Pingyangmycin stimulates apoptosis in human hemangioma-derived endothelial cells through activation of the p53 pathway.

Abstract

Pingyangmycin (also known as Bleomycin A5) is produced by Streptomyces verticillus var. pingyangensisn.sp., and has anti‑tumor activities against a variety of tumor cells. The aim of the present study was to determine the molecular mechanism(s) underlying the therapeutic effects of pingyangmycin against infantile hemangiomas. Human hemangioma‑derived endothelial cells (HemECs) were treated with pingyangmycin at varying concentrations (100, 200 or 300µg/ml), and the morphological changes and apoptosis levels were assessed. The gene expression changes were determined by cDNA microarray technology.

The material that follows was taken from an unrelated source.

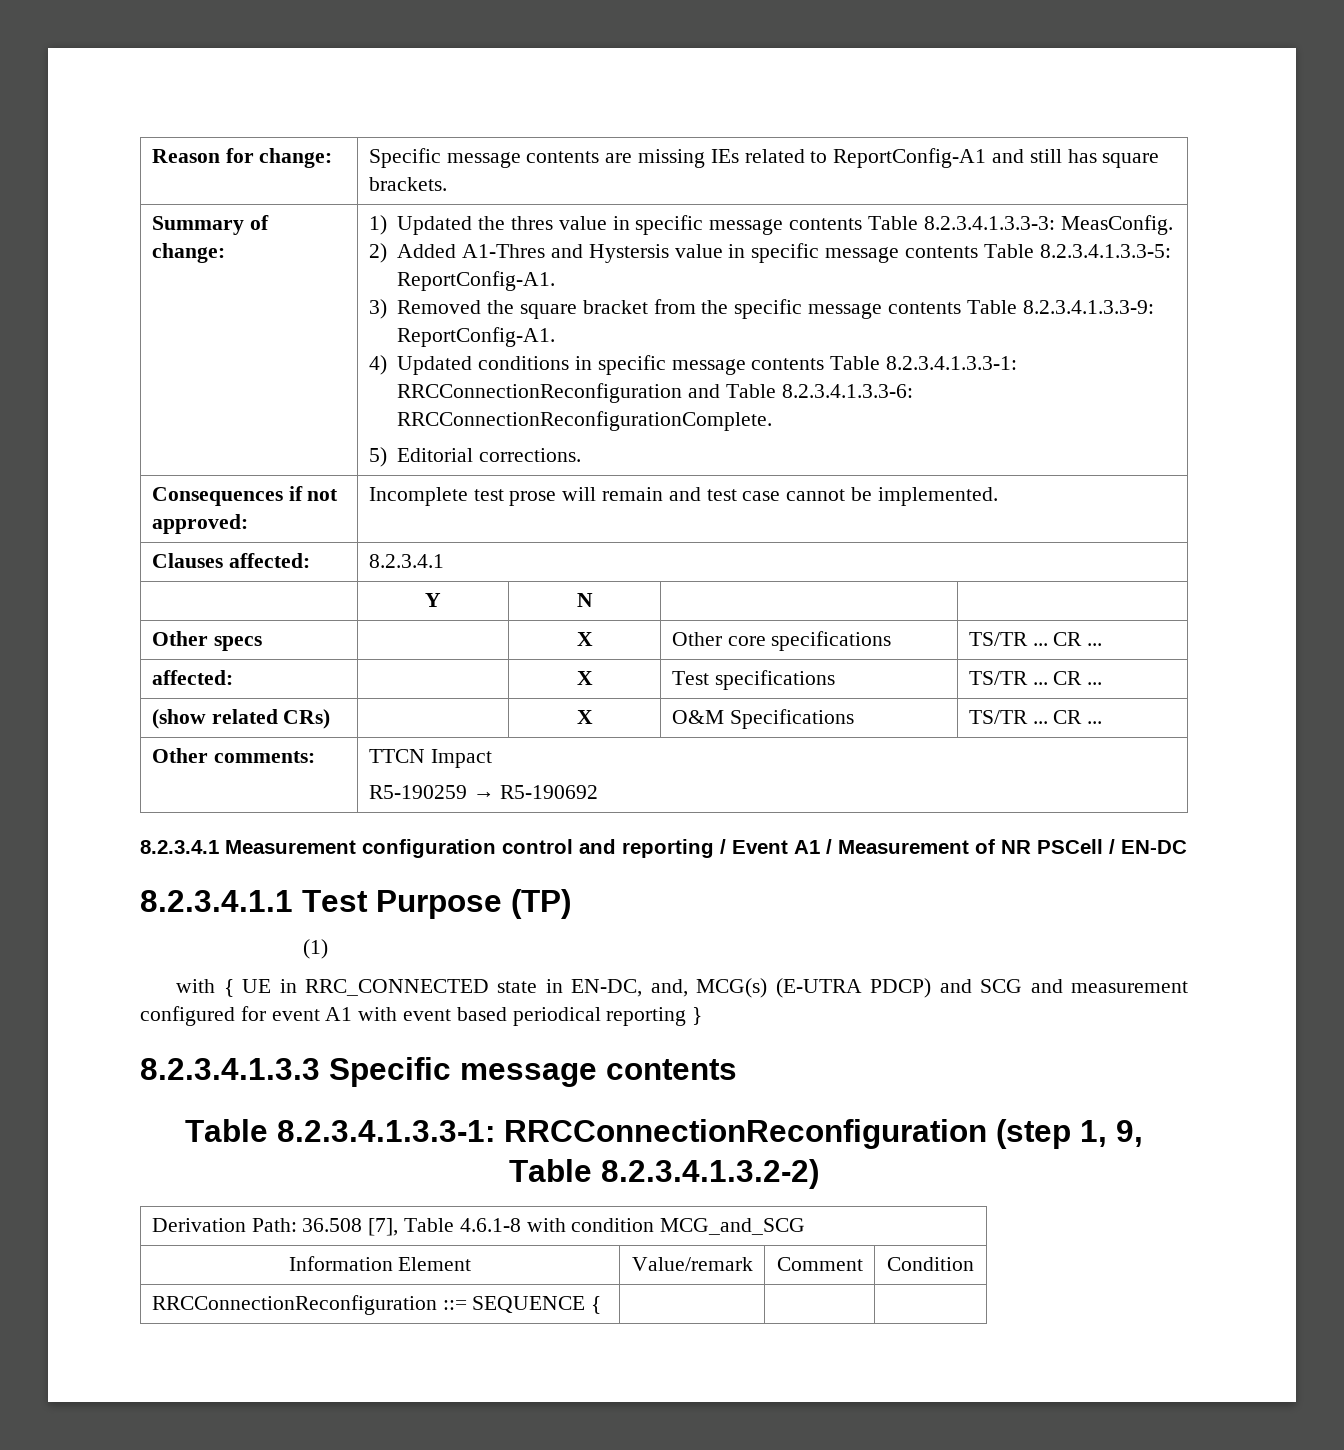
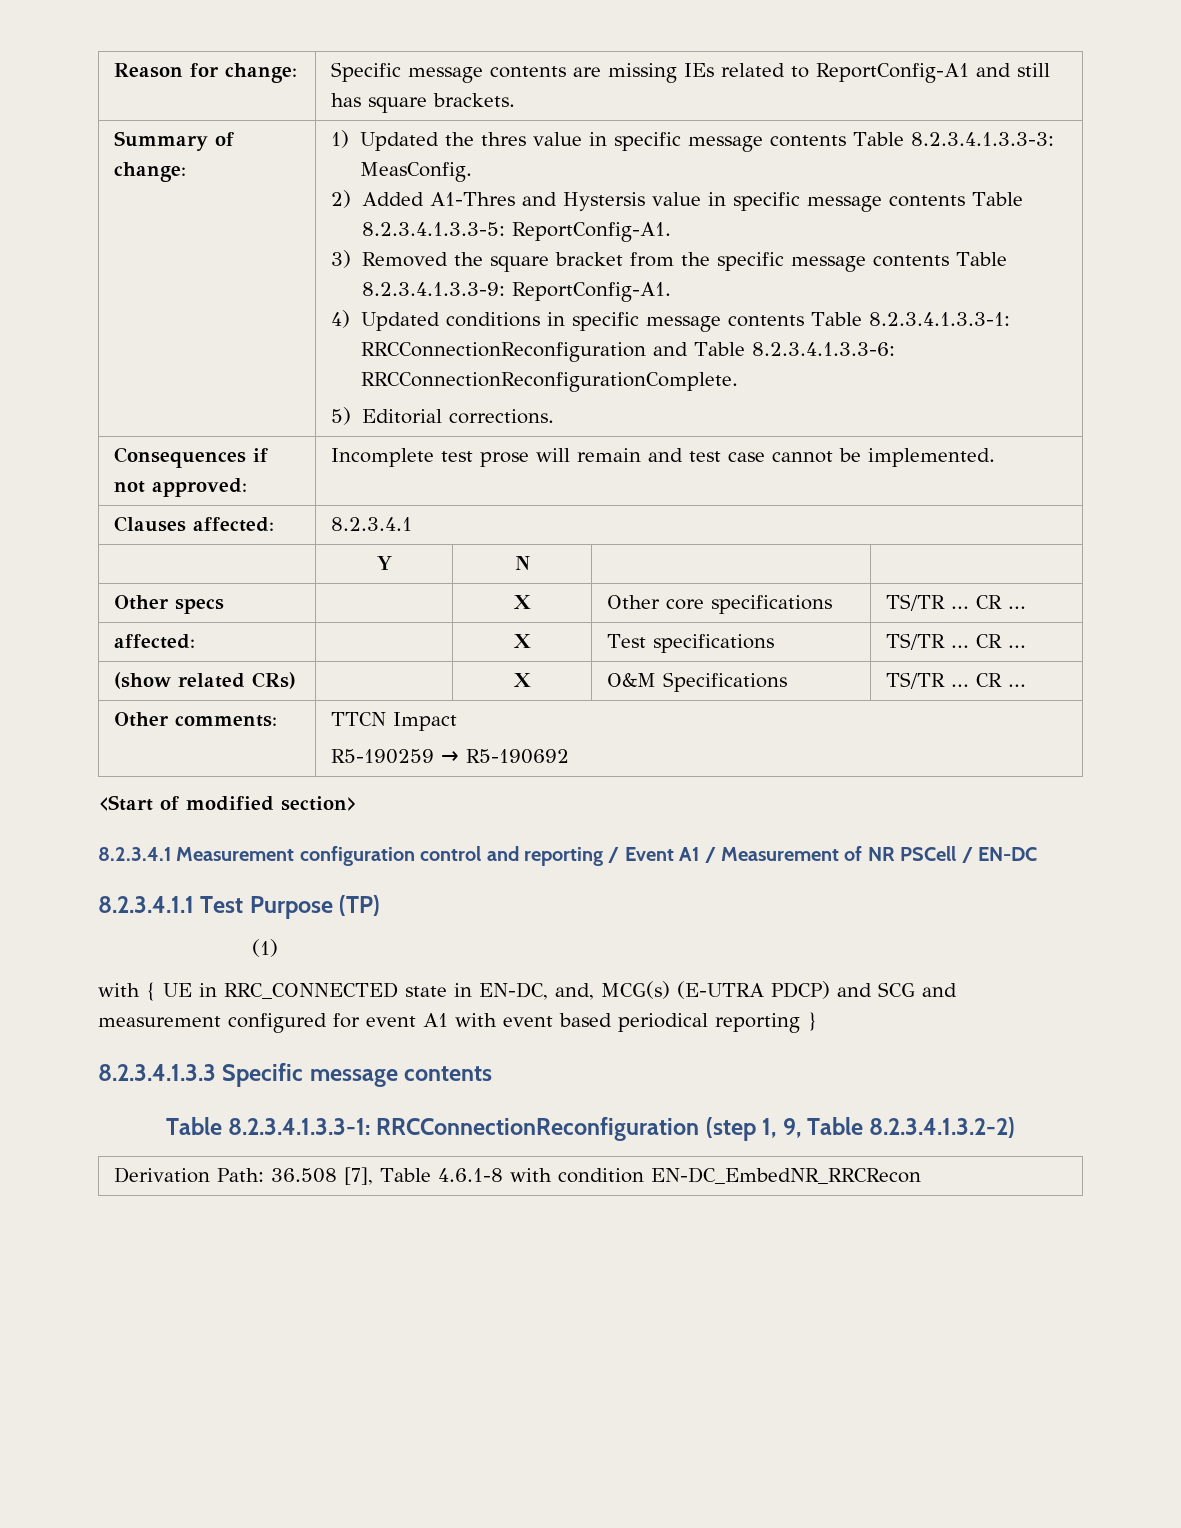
(599, 792) none -> [98,795,357,811] // <Start of modified section>
[660,1218,806,1235] [288,1256,472,1271] [631,1257,753,1271] [776,1257,863,1271] [887,1257,974,1271] [151,1295,602,1315] MCG_and_SCG // Information Element | Value/remark | Comment | Condition // RRCConnectionReconfiguration ::= SEQUENCE { | | | -> [651,1167,922,1184] EN-DC_EmbedNR_RRCRecon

Transmission electron microscopy examination revealed that the pingyangmycin‑treated HemECs exhibited typical apoptotic characteristics, including chromatin condensation and the formation of apoptotic bodies. Annexin‑V staining demonstrated that pingyangmycin caused a significant and dose‑dependent induction of apoptosis in the HemECs. In the pingyangmycin‑treated HemECs, 4,752 genes demonstrated at least 2‑fold expression changes at the mRNA level. Quantitative polymerase chain reaction confirmed that pingyangmycin significantly upregulated the expression of p53, p53‑induced protein with death domain, Bax, p53 upregulated modulator of apoptosis and p53 inducible gene 3, and downregulated the expression of murine double minute2. The data demonstrated that the pro‑apoptotic activity of pingyangmycin against infantile hemangiomas involves p53 pathway activation.